The Covid-19 pandemic changed the landscape for health insurers. Millions of unemployed people have dropped off commercial coverage rolls. Doctor visits and elective procedures have been put off. Political plans for health-care reform seem to have been tabled until next year.
On this new playing field, Goldman Sachs likes the managed care companies that are big and involved with Medicare supplemental insurance. In a Friday morning note, Goldman put Buy ratings on UnitedHealth Group (ticker: UNH) and Humana (HUM).
“[S]evere and sharp unemployment poses risks from an enrollment and pricing perspective,” writes Goldman’s Robert Jones, “which is all playing out during an election year where the healthcare system will be in even greater focus.”
Jones thinks that shares of the well-established UnitedHealth can go up more than 25% from their current level of $305, to a target price of $38 4. Humana’s stock could rise some 28%, from $396 to $510. He’s neutral on Anthem (ANTM), with its relatively high exposure to commercial health insurance, and sees its $286 stock going no higher than $340.
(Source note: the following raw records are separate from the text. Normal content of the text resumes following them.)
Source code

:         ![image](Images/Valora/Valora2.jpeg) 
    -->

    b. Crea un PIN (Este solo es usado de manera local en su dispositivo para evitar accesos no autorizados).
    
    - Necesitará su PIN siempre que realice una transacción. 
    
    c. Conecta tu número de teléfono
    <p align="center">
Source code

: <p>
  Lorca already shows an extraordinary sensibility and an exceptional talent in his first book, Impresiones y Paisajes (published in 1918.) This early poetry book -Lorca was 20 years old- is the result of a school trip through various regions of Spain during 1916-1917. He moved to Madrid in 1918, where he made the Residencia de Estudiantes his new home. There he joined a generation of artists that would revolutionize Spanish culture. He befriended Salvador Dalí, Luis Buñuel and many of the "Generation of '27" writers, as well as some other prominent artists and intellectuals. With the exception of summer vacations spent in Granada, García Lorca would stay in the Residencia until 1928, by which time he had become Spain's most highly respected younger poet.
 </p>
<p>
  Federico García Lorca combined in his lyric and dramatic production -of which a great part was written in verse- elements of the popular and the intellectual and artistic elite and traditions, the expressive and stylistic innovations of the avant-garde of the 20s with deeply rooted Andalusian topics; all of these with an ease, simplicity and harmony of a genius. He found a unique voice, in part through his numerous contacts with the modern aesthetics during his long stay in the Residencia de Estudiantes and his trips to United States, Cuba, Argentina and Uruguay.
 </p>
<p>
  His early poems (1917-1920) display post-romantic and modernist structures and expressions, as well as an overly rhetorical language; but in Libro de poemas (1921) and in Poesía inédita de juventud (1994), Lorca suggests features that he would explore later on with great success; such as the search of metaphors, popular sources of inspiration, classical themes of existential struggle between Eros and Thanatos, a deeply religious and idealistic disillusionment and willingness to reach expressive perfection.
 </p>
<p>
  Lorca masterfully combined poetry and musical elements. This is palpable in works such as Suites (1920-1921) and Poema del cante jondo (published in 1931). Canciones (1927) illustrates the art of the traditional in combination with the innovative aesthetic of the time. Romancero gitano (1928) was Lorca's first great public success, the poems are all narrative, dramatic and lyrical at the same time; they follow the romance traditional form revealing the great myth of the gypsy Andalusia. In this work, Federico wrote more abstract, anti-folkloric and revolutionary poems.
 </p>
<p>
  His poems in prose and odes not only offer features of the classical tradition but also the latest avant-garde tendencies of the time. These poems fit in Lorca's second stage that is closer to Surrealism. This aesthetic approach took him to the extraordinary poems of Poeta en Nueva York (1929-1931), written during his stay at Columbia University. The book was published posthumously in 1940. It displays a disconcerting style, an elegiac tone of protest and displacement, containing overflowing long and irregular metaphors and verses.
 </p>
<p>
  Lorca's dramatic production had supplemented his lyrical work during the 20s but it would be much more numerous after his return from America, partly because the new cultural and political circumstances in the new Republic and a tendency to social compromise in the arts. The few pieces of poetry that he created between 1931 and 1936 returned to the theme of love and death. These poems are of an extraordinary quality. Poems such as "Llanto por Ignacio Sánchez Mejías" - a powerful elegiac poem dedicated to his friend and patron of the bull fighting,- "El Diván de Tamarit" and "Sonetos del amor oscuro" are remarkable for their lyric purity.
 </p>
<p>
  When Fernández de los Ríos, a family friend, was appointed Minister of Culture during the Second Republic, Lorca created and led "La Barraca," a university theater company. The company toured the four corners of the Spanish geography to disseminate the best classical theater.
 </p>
High unemployment will hurt Anthem, which Jones says has gotten nearly 60% of its pretax earnings from its commercial book of business. But the hit to Anthem’s commercial business will be offset as enrollment rises in its Medicaid programs. All told, the Goldman analyst sees the Covid shock taking no more than 5% of the 2020 earnings he expected, which leaves him predicting $25.18 a share for next year. Putting a 13.5-times multiple on that—which is less than Anthem’s average of 14 times—Jones arrives at his $340 target.
UnitedHealth has been trading at a discount to the S&P 500, says Jones, compared with its typical 4% premium. He thinks that medical claims among its customers will even out over the rest of the year. As more people sign up for Medicare Advantage supplementary coverage, UnitedHealth should benefit. That should lead to solid growth next year and $18.68 a share in earnings, says Jones. With a multiple of 20.5 times that matches the stock’s historical premium to the market, the analyst gets to a price target of $384.
Humana has the largest exposure to the Medicare Advantage business, with more than 80% of its 2019 premiums coming from the fast-growing programs. And that has driven the stock well ahead of the market for years, with Humana’s shares cruising at an average premium of 14% to the S&P’s earnings multiple. Using a 22.8-times multiple on next year’s earnings estimate of $22.29, the Goldman analyst has a price target of $510 on Humana’s stock.